The temperature pattern is going to be actually quite strong from today through early next week as cold air keeps a tight-hold on the Great Lakes and Northeast, drawing late-season heating demand. Call it winter’s last gasp (I like to use that phrase with a hashtag on twitter as there always seems to be ‘one more’ cold spell this time of year). But when looking at the data, May has been one of the more anomalous warm months in the last 10 years relative to the 30-year average. So this is unusual. The west will be warm this week and next.
Technicals have been quite important recently – the $2.00 mark is met with selling pressure seemingly each time it is tested, while buyers step in when prices dip into the $1.50s. It is likely that pattern breaks to the upside just due to the steep forward curve – upward. Contracts for this fall and through 2021 are well above the prompt month.
With that, let’s take a moment to talk about the forward curve. It is fascinating. Near-term contracts have remained under pressure with bearish demand impacts from COVID-19; industrial consumption has gotten crushed. But production is also taking a hit of late as the oil major announce severe capex cuts and shut-in plans – this just means the free associated natural gas, a hallmark of the shale revolution, will back down. Flaring will be the first to go, but then the real production hits come. Anyway, let’s get back to the forward curve. While near-term prices are suppressed, contracts for this fall and through 2021 are up big. January 2021 is currently trading at its highest level in two and a half years! That’s not the whole story though. Go out to summer 2024, and natural gas then is at an all-time low. The same goes for cal strips from 2025 through 2031 – the cheapest ever. So like all things when it comes to financial markets, it comes down to If you are a near-term buyer, you are loving this environment of low prices. If you have to purchase for 2021, well things are much more expensive today versus mid-March. If you have long-term needs (2024 and later), you’ve been paid to wait as prices have trickled down.
Turning to other market fundamentals, I touched on how weak industrial demand is right now. The policy response to COVID-19 has obviously shut down business activity. Everybody knows this.
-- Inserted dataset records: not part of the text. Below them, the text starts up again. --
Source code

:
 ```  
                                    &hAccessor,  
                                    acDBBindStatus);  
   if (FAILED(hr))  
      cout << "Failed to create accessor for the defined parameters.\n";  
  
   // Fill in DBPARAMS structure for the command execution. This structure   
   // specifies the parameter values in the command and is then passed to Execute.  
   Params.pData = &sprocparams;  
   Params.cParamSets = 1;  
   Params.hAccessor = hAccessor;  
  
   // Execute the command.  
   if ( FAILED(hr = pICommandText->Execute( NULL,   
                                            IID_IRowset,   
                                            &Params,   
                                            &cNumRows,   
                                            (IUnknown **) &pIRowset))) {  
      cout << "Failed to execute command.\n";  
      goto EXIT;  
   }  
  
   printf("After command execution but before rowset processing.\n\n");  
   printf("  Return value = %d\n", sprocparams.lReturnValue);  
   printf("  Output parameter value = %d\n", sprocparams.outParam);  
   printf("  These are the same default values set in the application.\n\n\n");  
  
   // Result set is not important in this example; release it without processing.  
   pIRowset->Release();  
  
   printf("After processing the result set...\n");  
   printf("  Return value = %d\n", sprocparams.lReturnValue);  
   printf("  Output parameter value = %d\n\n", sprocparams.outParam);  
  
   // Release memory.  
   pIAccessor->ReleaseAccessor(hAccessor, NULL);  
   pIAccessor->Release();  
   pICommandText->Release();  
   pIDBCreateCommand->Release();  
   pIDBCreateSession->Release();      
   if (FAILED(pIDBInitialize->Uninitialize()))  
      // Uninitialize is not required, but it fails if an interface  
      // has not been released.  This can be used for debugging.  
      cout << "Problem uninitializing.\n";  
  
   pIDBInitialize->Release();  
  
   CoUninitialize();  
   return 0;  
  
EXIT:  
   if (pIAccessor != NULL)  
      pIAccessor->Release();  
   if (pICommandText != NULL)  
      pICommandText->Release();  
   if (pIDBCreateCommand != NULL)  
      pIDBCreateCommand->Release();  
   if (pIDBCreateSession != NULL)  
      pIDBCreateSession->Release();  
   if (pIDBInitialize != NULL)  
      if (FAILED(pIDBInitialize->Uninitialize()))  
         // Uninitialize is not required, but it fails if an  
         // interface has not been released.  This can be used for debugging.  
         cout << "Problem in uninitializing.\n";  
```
Now the question is, “at what pace do we see activity pick back up given states re-opening?”. Data shows that lockdown measures from state officials are having a decreasing impact, according to Google phone tracking data. People are driving around much more than a month ago, even though most states are still under stay-at-home orders. So a slew of states re-opening may not be as much of a change as the headlines suggest. But it will still be a while until we actually see significant upticks in industrial and commercial natural gas demand. Residential consumption should be respectable as folks keep working from home. It is unlikely many schools will re-open in time for the end of the school year too.
On the nuclear front, output has been quite strong in the last 10 days, helping to ease natural gas power burns. LNG demand is still quite strong as many of the contracts for delivery are long-term in nature, so feedgas demand will be somewhat sticky. Nevertheless, experts say LNG demand should soften later this year as US gulf coast Henry Hub prices have largely converged with European NBP and TTF prices and the Asian JKM benchmark. Something I haven’t mentioned much is the storage situation in Europe – that region is at all-time highs from very soft weather in recent seasons and from drastic drops in demand due to the virus.
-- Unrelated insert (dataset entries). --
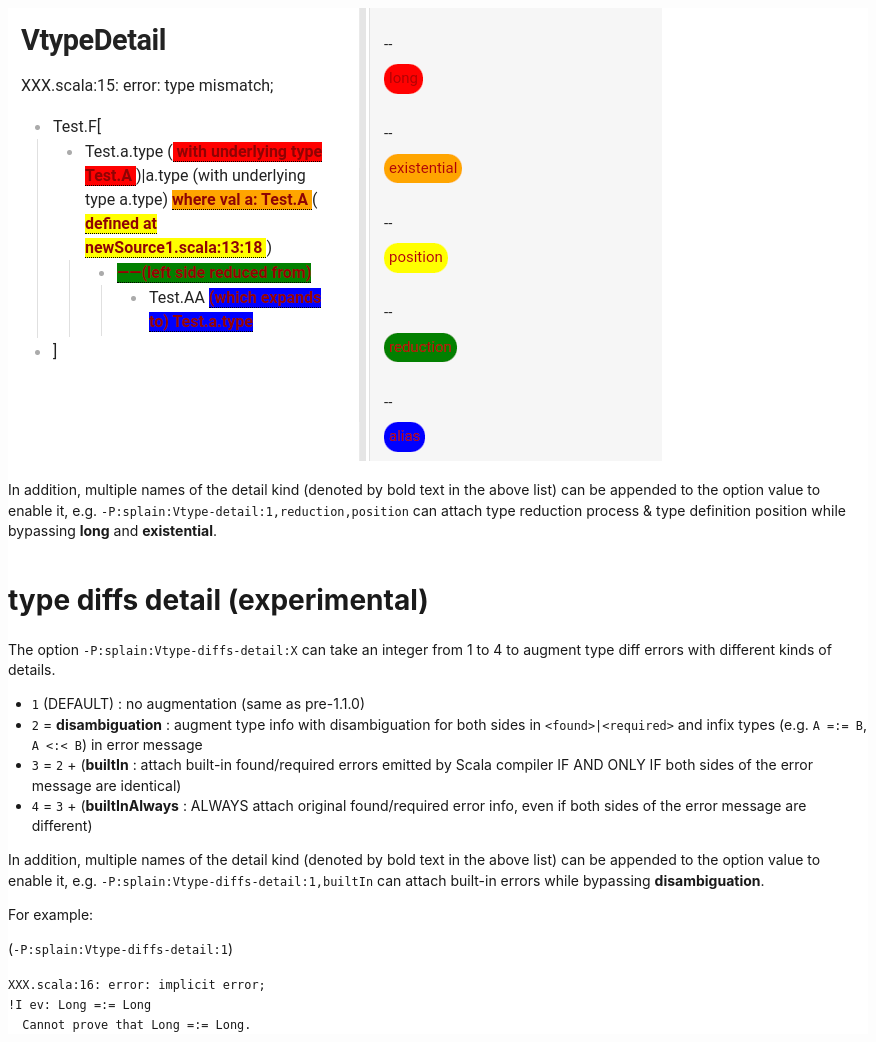 ![](img/bc959e77.png)

In addition, multiple names of the detail kind (denoted by bold text in the above list) can be appended to the option value to enable it, e.g. `-P:splain:Vtype-detail:1,reduction,position` can attach type reduction process & type definition position while bypassing **long** and **existential**.

# type diffs detail (experimental)

The option `-P:splain:Vtype-diffs-detail:X` can take an integer from 1 to 4 to augment type diff errors with different kinds of details.

- `1` (DEFAULT) : no augmentation (same as pre-1.1.0)
- `2` = **disambiguation** : augment type info with disambiguation for both sides in `<found>|<required>` and infix types (e.g. `A =:= B`, `A <:< B`) in error message
- `3` = `2` + (**builtIn** : attach built-in found/required errors emitted by Scala compiler IF AND ONLY IF both sides of the error message are identical)
- `4` = `3` + (**builtInAlways** : ALWAYS attach original found/required error info, even if both sides of the error message are different)

In addition, multiple names of the detail kind (denoted by bold text in the above list) can be appended to the option value to enable it, e.g. `-P:splain:Vtype-diffs-detail:1,builtIn` can attach built-in errors while bypassing **disambiguation**.

For example:

(`-P:splain:Vtype-diffs-detail:1`)

```
XXX.scala:16: error: implicit error;
!I ev: Long =:= Long
  Cannot prove that Long =:= Long.
```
As for the broader economy and its impacts to natural gas and oil demand, everyone and their mother has her or his take on whether the recovery will the “V-shaped”, “U-shaped”, or whatever other letter you can come up with. It doesn’t matter. What matters is what the market expectation is and what actually transpires. We know the former, we have no clue on the latter. The market expects a 35% drop in Q2 GDP – but that is a quarter-on-quarter annualized figure. So it is not as if we suddenly drop from $20 trillion to $13 trillion in GDP – it is more like a drop of just shy of $2 trillion – still good for the worst quarterly decline ever (by far). The market also expects a gradual rebound from the Q2 low later this year. A new high in real GDP is not forecast until at least 2022. So nobody is realistically expecting GDP to be above the Q4 2019 peak any time soon. We’ll get the monthly employment report this coming Friday, and it will undoubtedly show the biggest single job loss month ever.